**EXERCISE OBJECTIVE**
Could you filter the records below down to the lines that include the word "yang"?

##### DATA FOR THE TASK #####

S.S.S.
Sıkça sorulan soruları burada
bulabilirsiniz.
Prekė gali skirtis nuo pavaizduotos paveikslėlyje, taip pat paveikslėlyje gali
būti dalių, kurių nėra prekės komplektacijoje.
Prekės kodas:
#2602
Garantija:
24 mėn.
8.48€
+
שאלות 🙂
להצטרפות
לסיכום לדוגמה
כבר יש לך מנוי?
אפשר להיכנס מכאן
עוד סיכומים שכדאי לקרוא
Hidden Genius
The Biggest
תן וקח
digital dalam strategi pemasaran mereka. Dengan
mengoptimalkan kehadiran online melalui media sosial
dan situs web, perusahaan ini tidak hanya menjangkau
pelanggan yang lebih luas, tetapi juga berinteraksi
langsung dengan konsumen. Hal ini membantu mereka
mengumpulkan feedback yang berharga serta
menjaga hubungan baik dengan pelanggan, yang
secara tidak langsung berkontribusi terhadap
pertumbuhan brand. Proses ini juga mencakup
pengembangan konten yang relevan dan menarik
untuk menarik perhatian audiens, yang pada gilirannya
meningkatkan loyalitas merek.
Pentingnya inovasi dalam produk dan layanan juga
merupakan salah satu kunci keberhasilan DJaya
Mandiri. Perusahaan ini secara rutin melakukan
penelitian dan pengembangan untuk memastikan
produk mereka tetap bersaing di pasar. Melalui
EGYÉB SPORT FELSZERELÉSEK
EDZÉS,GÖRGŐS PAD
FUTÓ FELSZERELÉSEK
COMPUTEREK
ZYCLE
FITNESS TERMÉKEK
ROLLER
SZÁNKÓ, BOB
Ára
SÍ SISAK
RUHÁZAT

#####
##### DATA FOR THE TASK #####

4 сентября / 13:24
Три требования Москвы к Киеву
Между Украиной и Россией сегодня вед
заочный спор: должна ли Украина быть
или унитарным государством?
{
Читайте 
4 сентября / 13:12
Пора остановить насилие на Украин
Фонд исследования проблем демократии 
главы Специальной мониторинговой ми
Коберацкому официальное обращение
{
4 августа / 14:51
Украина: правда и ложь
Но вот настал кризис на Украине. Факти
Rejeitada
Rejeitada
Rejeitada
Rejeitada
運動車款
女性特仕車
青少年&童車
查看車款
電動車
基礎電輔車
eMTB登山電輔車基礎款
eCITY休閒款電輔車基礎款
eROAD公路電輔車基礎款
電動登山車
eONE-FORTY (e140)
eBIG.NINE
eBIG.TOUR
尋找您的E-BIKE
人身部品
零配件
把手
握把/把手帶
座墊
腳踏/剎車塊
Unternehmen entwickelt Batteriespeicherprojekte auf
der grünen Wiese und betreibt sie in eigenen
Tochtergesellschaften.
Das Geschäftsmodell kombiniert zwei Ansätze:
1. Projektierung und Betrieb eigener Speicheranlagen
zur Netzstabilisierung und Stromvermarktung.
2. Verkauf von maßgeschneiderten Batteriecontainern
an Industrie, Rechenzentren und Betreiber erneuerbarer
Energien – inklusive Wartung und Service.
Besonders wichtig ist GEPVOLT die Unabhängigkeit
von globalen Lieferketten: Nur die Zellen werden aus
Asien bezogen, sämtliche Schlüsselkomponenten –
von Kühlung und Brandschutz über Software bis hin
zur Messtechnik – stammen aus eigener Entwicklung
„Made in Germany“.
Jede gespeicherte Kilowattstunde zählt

#####

**SOLUTION TO THIS EXERCISE**
pelanggan yang lebih luas, tetapi juga berinteraksi
mengumpulkan feedback yang berharga serta
menjaga hubungan baik dengan pelanggan, yang
pengembangan konten yang relevan dan menarik
untuk menarik perhatian audiens, yang pada gilirannya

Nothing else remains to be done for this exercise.